┌─ EXTRACTED DATA

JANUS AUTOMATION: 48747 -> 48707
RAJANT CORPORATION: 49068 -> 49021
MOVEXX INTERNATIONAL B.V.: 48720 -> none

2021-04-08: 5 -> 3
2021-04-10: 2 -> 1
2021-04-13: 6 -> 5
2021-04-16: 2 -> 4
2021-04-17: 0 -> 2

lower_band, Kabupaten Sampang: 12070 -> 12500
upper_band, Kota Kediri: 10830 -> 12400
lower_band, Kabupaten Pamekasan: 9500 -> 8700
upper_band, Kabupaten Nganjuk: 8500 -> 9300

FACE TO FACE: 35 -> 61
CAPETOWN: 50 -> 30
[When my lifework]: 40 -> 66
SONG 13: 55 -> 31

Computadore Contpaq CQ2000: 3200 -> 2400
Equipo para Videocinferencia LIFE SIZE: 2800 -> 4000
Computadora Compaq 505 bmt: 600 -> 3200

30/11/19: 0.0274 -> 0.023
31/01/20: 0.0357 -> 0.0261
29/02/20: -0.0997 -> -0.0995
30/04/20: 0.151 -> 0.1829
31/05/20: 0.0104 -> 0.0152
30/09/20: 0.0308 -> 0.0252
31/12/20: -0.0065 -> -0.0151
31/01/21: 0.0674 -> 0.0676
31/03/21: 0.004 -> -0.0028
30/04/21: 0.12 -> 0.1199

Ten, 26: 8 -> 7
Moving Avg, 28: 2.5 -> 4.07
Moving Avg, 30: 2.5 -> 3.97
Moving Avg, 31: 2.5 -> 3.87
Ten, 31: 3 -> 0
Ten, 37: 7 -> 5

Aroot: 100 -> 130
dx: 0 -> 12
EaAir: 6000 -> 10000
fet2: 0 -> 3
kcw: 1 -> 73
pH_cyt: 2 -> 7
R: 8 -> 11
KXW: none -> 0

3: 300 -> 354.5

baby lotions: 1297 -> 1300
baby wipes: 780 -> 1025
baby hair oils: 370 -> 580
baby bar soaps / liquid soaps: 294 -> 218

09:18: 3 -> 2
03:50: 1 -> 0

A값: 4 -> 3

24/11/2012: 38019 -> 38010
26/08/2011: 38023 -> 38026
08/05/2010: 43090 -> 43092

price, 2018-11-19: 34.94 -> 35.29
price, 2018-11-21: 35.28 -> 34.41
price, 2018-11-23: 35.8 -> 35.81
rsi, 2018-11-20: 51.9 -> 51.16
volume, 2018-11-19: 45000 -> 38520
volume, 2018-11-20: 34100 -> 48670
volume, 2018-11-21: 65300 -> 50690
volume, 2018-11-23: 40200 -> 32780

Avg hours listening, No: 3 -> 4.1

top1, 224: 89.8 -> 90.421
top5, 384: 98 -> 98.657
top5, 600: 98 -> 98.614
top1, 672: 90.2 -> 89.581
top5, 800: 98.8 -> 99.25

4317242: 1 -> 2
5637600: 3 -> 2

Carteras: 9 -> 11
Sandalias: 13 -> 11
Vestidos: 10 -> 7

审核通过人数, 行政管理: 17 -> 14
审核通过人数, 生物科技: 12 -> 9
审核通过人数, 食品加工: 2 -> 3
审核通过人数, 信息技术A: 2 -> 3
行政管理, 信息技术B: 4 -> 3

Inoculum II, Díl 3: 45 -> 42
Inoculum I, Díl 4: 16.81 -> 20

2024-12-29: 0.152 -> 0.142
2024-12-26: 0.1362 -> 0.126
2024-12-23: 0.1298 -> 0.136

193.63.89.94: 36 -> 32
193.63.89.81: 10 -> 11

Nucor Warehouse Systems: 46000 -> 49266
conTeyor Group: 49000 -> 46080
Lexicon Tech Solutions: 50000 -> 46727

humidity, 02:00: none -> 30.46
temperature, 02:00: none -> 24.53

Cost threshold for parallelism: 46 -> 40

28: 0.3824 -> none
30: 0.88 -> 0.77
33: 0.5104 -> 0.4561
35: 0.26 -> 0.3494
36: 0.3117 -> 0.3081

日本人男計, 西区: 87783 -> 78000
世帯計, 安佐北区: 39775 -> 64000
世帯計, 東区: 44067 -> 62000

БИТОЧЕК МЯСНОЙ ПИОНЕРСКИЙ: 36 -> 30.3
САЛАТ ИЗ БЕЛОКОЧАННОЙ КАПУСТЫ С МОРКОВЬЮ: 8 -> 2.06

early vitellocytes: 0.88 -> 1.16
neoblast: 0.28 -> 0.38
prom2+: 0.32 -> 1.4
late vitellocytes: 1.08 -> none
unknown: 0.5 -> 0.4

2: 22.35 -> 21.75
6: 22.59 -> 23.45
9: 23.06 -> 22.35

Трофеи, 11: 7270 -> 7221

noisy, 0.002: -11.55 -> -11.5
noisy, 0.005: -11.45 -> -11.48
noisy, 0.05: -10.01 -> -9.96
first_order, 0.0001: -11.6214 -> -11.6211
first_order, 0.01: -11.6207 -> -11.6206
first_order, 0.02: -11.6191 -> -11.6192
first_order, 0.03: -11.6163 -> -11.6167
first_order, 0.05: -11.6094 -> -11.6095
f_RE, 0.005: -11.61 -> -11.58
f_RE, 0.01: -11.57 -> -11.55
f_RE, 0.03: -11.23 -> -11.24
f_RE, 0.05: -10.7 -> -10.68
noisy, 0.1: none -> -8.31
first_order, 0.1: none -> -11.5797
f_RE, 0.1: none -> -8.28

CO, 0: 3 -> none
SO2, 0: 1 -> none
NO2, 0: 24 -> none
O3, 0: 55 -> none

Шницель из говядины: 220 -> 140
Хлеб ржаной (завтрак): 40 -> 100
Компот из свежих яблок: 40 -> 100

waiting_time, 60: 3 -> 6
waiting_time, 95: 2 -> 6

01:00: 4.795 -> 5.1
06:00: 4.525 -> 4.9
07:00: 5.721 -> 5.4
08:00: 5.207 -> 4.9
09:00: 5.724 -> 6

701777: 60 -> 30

└─

(WORK REQUEST):
Exact copies of all the lines above are required.

(ANSWER BELOW):
JANUS AUTOMATION: 48747 -> 48707
RAJANT CORPORATION: 49068 -> 49021
MOVEXX INTERNATIONAL B.V.: 48720 -> none

2021-04-08: 5 -> 3
2021-04-10: 2 -> 1
2021-04-13: 6 -> 5
2021-04-16: 2 -> 4
2021-04-17: 0 -> 2

lower_band, Kabupaten Sampang: 12070 -> 12500
upper_band, Kota Kediri: 10830 -> 12400
lower_band, Kabupaten Pamekasan: 9500 -> 8700
upper_band, Kabupaten Nganjuk: 8500 -> 9300

FACE TO FACE: 35 -> 61
CAPETOWN: 50 -> 30
[When my lifework]: 40 -> 66
SONG 13: 55 -> 31

Computadore Contpaq CQ2000: 3200 -> 2400
Equipo para Videocinferencia LIFE SIZE: 2800 -> 4000
Computadora Compaq 505 bmt: 600 -> 3200

30/11/19: 0.0274 -> 0.023
31/01/20: 0.0357 -> 0.0261
29/02/20: -0.0997 -> -0.0995
30/04/20: 0.151 -> 0.1829
31/05/20: 0.0104 -> 0.0152
30/09/20: 0.0308 -> 0.0252
31/12/20: -0.0065 -> -0.0151
31/01/21: 0.0674 -> 0.0676
31/03/21: 0.004 -> -0.0028
30/04/21: 0.12 -> 0.1199

Ten, 26: 8 -> 7
Moving Avg, 28: 2.5 -> 4.07
Moving Avg, 30: 2.5 -> 3.97
Moving Avg, 31: 2.5 -> 3.87
Ten, 31: 3 -> 0
Ten, 37: 7 -> 5

Aroot: 100 -> 130
dx: 0 -> 12
EaAir: 6000 -> 10000
fet2: 0 -> 3
kcw: 1 -> 73
pH_cyt: 2 -> 7
R: 8 -> 11
KXW: none -> 0

3: 300 -> 354.5

baby lotions: 1297 -> 1300
baby wipes: 780 -> 1025
baby hair oils: 370 -> 580
baby bar soaps / liquid soaps: 294 -> 218

09:18: 3 -> 2
03:50: 1 -> 0

A값: 4 -> 3

24/11/2012: 38019 -> 38010
26/08/2011: 38023 -> 38026
08/05/2010: 43090 -> 43092

price, 2018-11-19: 34.94 -> 35.29
price, 2018-11-21: 35.28 -> 34.41
price, 2018-11-23: 35.8 -> 35.81
rsi, 2018-11-20: 51.9 -> 51.16
volume, 2018-11-19: 45000 -> 38520
volume, 2018-11-20: 34100 -> 48670
volume, 2018-11-21: 65300 -> 50690
volume, 2018-11-23: 40200 -> 32780

Avg hours listening, No: 3 -> 4.1

top1, 224: 89.8 -> 90.421
top5, 384: 98 -> 98.657
top5, 600: 98 -> 98.614
top1, 672: 90.2 -> 89.581
top5, 800: 98.8 -> 99.25

4317242: 1 -> 2
5637600: 3 -> 2

Carteras: 9 -> 11
Sandalias: 13 -> 11
Vestidos: 10 -> 7

审核通过人数, 行政管理: 17 -> 14
审核通过人数, 生物科技: 12 -> 9
审核通过人数, 食品加工: 2 -> 3
审核通过人数, 信息技术A: 2 -> 3
行政管理, 信息技术B: 4 -> 3

Inoculum II, Díl 3: 45 -> 42
Inoculum I, Díl 4: 16.81 -> 20

2024-12-29: 0.152 -> 0.142
2024-12-26: 0.1362 -> 0.126
2024-12-23: 0.1298 -> 0.136

193.63.89.94: 36 -> 32
193.63.89.81: 10 -> 11

Nucor Warehouse Systems: 46000 -> 49266
conTeyor Group: 49000 -> 46080
Lexicon Tech Solutions: 50000 -> 46727

humidity, 02:00: none -> 30.46
temperature, 02:00: none -> 24.53

Cost threshold for parallelism: 46 -> 40

28: 0.3824 -> none
30: 0.88 -> 0.77
33: 0.5104 -> 0.4561
35: 0.26 -> 0.3494
36: 0.3117 -> 0.3081

日本人男計, 西区: 87783 -> 78000
世帯計, 安佐北区: 39775 -> 64000
世帯計, 東区: 44067 -> 62000

БИТОЧЕК МЯСНОЙ ПИОНЕРСКИЙ: 36 -> 30.3
САЛАТ ИЗ БЕЛОКОЧАННОЙ КАПУСТЫ С МОРКОВЬЮ: 8 -> 2.06

early vitellocytes: 0.88 -> 1.16
neoblast: 0.28 -> 0.38
prom2+: 0.32 -> 1.4
late vitellocytes: 1.08 -> none
unknown: 0.5 -> 0.4

2: 22.35 -> 21.75
6: 22.59 -> 23.45
9: 23.06 -> 22.35

Трофеи, 11: 7270 -> 7221

noisy, 0.002: -11.55 -> -11.5
noisy, 0.005: -11.45 -> -11.48
noisy, 0.05: -10.01 -> -9.96
first_order, 0.0001: -11.6214 -> -11.6211
first_order, 0.01: -11.6207 -> -11.6206
first_order, 0.02: -11.6191 -> -11.6192
first_order, 0.03: -11.6163 -> -11.6167
first_order, 0.05: -11.6094 -> -11.6095
f_RE, 0.005: -11.61 -> -11.58
f_RE, 0.01: -11.57 -> -11.55
f_RE, 0.03: -11.23 -> -11.24
f_RE, 0.05: -10.7 -> -10.68
noisy, 0.1: none -> -8.31
first_order, 0.1: none -> -11.5797
f_RE, 0.1: none -> -8.28

CO, 0: 3 -> none
SO2, 0: 1 -> none
NO2, 0: 24 -> none
O3, 0: 55 -> none

Шницель из говядины: 220 -> 140
Хлеб ржаной (завтрак): 40 -> 100
Компот из свежих яблок: 40 -> 100

waiting_time, 60: 3 -> 6
waiting_time, 95: 2 -> 6

01:00: 4.795 -> 5.1
06:00: 4.525 -> 4.9
07:00: 5.721 -> 5.4
08:00: 5.207 -> 4.9
09:00: 5.724 -> 6

701777: 60 -> 30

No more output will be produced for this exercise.